Scotts Miracle-Gro (SMG -0.09%) shareholders underperformed the market through Thursday trading this week. The lawn care and hydroponic growing specialist was down 11% compared to a 1.4% drop in the wider market, according to data provided by S&P Global Market Intelligence.

The move contributed to a tough year for the stock, which is down over 70% so far in 2022. It was sparked by growing concerns about Scotts' ability to turn its business around in today's weakening demand environment.

So what

The stock price drop wasn't driven by specific news out of the company. Instead, shares fell along with the wider market. Investors this week became more concerned that a recession is on the way and that inflation and rising interest rates will continue impacting consumers into late 2022.

These factors showed up in Scotts' last earnings report, which in early August showed sharp decreases in both sales and profitability. Management said at the time that its retailing partners were pulling back on purchases to keep inventory light amid slowing demand for home lawn care.
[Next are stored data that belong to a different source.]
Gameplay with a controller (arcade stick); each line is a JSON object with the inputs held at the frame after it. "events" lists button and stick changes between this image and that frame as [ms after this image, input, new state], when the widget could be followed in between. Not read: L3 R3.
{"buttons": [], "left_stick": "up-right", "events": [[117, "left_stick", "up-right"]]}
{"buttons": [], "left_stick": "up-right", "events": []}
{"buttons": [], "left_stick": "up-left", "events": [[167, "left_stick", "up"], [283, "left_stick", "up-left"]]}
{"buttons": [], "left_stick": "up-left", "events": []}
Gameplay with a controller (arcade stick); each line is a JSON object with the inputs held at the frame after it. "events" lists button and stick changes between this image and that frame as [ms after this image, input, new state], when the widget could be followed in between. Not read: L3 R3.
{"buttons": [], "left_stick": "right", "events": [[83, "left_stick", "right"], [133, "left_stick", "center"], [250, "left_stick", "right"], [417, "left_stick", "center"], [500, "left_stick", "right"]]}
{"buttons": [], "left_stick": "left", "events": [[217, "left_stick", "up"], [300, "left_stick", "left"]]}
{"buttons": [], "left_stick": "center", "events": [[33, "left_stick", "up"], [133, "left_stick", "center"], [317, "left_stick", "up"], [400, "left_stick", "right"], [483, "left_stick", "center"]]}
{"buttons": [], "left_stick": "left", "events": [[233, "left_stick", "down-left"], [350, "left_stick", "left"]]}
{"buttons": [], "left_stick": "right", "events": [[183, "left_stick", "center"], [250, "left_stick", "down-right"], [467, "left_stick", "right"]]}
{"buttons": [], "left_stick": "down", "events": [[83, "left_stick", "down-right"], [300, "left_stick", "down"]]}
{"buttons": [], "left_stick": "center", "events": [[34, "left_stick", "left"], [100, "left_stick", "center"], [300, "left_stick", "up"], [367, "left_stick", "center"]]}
Investors are worried that these challenges have intensified in recent weeks and might further complicate Scotts' rebound initiatives.

Now what

The company will update investors on that rebound project, and its latest demand trends, in early November. That fiscal fourth-quarter earnings report will also contain important details about management's forecast for the new fiscal year ahead.

It is possible that Scotts will endure just a modest disruption to its sales trends, along with a quick return to profitability. However, the risk of a deeper earnings slump is rising along with the wider risk of a recession on the way. In that context, it makes sense that investors would avoid Scotts' stock during this week's market turbulence.